◆ Your assignment
Rewrite the records below, changing the phrase "lens line" to "camera line" wherever it occurs and leaving everything else as it is.

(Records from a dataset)
= = =

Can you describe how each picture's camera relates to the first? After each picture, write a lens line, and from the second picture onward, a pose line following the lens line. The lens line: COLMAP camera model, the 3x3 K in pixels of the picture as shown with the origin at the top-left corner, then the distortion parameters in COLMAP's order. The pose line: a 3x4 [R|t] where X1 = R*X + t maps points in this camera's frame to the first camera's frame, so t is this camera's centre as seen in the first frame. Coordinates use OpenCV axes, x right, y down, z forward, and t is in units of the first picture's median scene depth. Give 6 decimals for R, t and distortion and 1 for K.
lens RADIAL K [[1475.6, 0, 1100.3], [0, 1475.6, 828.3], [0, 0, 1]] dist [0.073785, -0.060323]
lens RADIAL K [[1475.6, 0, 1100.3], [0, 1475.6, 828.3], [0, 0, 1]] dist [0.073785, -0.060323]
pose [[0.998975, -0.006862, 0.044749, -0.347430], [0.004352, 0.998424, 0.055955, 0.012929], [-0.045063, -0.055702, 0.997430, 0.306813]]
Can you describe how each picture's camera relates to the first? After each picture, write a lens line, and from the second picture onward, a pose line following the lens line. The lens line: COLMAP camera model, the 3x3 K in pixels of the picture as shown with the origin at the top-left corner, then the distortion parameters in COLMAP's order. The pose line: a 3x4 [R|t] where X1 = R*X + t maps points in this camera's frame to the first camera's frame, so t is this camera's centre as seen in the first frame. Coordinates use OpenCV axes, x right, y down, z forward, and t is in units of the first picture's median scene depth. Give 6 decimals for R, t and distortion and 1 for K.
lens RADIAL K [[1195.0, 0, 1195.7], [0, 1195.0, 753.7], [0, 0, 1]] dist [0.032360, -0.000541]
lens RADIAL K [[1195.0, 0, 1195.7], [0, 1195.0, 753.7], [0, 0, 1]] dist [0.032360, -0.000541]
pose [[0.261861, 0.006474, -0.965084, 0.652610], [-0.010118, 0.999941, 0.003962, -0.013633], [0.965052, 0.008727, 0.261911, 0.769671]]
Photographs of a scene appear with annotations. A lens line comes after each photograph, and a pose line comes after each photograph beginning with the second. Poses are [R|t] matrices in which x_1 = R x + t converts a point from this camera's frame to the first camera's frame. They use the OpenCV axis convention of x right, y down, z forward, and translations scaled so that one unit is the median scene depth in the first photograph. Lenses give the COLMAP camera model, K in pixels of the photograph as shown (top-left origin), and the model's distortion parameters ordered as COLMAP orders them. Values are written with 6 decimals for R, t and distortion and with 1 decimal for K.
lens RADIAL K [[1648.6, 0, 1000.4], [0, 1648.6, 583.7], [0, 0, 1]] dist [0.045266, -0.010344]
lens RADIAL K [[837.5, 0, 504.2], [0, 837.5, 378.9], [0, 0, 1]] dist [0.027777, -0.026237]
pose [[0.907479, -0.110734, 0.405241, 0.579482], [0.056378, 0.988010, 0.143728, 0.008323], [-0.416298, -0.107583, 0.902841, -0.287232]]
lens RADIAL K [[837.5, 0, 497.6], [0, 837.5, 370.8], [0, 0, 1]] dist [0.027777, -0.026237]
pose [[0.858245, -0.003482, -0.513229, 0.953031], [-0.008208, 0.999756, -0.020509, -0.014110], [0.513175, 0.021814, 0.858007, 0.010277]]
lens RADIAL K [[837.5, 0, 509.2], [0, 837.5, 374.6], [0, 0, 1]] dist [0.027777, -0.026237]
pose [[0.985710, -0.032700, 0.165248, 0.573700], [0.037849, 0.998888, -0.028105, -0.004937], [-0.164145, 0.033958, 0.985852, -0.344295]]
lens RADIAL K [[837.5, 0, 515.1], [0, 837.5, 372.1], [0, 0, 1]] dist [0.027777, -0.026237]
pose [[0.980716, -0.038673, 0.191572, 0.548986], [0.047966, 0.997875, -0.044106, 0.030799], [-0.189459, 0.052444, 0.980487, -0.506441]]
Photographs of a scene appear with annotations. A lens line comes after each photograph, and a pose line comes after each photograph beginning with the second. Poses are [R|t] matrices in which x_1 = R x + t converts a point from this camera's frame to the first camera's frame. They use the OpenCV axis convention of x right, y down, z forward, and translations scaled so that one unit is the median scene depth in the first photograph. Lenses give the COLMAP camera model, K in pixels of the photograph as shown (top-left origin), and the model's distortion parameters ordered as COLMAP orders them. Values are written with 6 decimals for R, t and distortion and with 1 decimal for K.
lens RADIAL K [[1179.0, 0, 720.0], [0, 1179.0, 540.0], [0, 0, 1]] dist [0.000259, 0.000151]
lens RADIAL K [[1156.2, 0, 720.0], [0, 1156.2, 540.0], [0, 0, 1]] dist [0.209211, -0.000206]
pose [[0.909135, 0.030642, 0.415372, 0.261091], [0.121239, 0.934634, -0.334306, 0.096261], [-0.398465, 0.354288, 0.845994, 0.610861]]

= = =

◆ Answer box
Can you describe how each picture's camera relates to the first? After each picture, write a camera line, and from the second picture onward, a pose line following the camera line. The camera line: COLMAP camera model, the 3x3 K in pixels of the picture as shown with the origin at the top-left corner, then the distortion parameters in COLMAP's order. The pose line: a 3x4 [R|t] where X1 = R*X + t maps points in this camera's frame to the first camera's frame, so t is this camera's centre as seen in the first frame. Coordinates use OpenCV axes, x right, y down, z forward, and t is in units of the first picture's median scene depth. Give 6 decimals for R, t and distortion and 1 for K.
lens RADIAL K [[1475.6, 0, 1100.3], [0, 1475.6, 828.3], [0, 0, 1]] dist [0.073785, -0.060323]
lens RADIAL K [[1475.6, 0, 1100.3], [0, 1475.6, 828.3], [0, 0, 1]] dist [0.073785, -0.060323]
pose [[0.998975, -0.006862, 0.044749, -0.347430], [0.004352, 0.998424, 0.055955, 0.012929], [-0.045063, -0.055702, 0.997430, 0.306813]]
Can you describe how each picture's camera relates to the first? After each picture, write a camera line, and from the second picture onward, a pose line following the camera line. The camera line: COLMAP camera model, the 3x3 K in pixels of the picture as shown with the origin at the top-left corner, then the distortion parameters in COLMAP's order. The pose line: a 3x4 [R|t] where X1 = R*X + t maps points in this camera's frame to the first camera's frame, so t is this camera's centre as seen in the first frame. Coordinates use OpenCV axes, x right, y down, z forward, and t is in units of the first picture's median scene depth. Give 6 decimals for R, t and distortion and 1 for K.
lens RADIAL K [[1195.0, 0, 1195.7], [0, 1195.0, 753.7], [0, 0, 1]] dist [0.032360, -0.000541]
lens RADIAL K [[1195.0, 0, 1195.7], [0, 1195.0, 753.7], [0, 0, 1]] dist [0.032360, -0.000541]
pose [[0.261861, 0.006474, -0.965084, 0.652610], [-0.010118, 0.999941, 0.003962, -0.013633], [0.965052, 0.008727, 0.261911, 0.769671]]
Photographs of a scene appear with annotations. A camera line comes after each photograph, and a pose line comes after each photograph beginning with the second. Poses are [R|t] matrices in which x_1 = R x + t converts a point from this camera's frame to the first camera's frame. They use the OpenCV axis convention of x right, y down, z forward, and translations scaled so that one unit is the median scene depth in the first photograph. Lenses give the COLMAP camera model, K in pixels of the photograph as shown (top-left origin), and the model's distortion parameters ordered as COLMAP orders them. Values are written with 6 decimals for R, t and distortion and with 1 decimal for K.
lens RADIAL K [[1648.6, 0, 1000.4], [0, 1648.6, 583.7], [0, 0, 1]] dist [0.045266, -0.010344]
lens RADIAL K [[837.5, 0, 504.2], [0, 837.5, 378.9], [0, 0, 1]] dist [0.027777, -0.026237]
pose [[0.907479, -0.110734, 0.405241, 0.579482], [0.056378, 0.988010, 0.143728, 0.008323], [-0.416298, -0.107583, 0.902841, -0.287232]]
lens RADIAL K [[837.5, 0, 497.6], [0, 837.5, 370.8], [0, 0, 1]] dist [0.027777, -0.026237]
pose [[0.858245, -0.003482, -0.513229, 0.953031], [-0.008208, 0.999756, -0.020509, -0.014110], [0.513175, 0.021814, 0.858007, 0.010277]]
lens RADIAL K [[837.5, 0, 509.2], [0, 837.5, 374.6], [0, 0, 1]] dist [0.027777, -0.026237]
pose [[0.985710, -0.032700, 0.165248, 0.573700], [0.037849, 0.998888, -0.028105, -0.004937], [-0.164145, 0.033958, 0.985852, -0.344295]]
lens RADIAL K [[837.5, 0, 515.1], [0, 837.5, 372.1], [0, 0, 1]] dist [0.027777, -0.026237]
pose [[0.980716, -0.038673, 0.191572, 0.548986], [0.047966, 0.997875, -0.044106, 0.030799], [-0.189459, 0.052444, 0.980487, -0.506441]]
Photographs of a scene appear with annotations. A camera line comes after each photograph, and a pose line comes after each photograph beginning with the second. Poses are [R|t] matrices in which x_1 = R x + t converts a point from this camera's frame to the first camera's frame. They use the OpenCV axis convention of x right, y down, z forward, and translations scaled so that one unit is the median scene depth in the first photograph. Lenses give the COLMAP camera model, K in pixels of the photograph as shown (top-left origin), and the model's distortion parameters ordered as COLMAP orders them. Values are written with 6 decimals for R, t and distortion and with 1 decimal for K.
lens RADIAL K [[1179.0, 0, 720.0], [0, 1179.0, 540.0], [0, 0, 1]] dist [0.000259, 0.000151]
lens RADIAL K [[1156.2, 0, 720.0], [0, 1156.2, 540.0], [0, 0, 1]] dist [0.209211, -0.000206]
pose [[0.909135, 0.030642, 0.415372, 0.261091], [0.121239, 0.934634, -0.334306, 0.096261], [-0.398465, 0.354288, 0.845994, 0.610861]]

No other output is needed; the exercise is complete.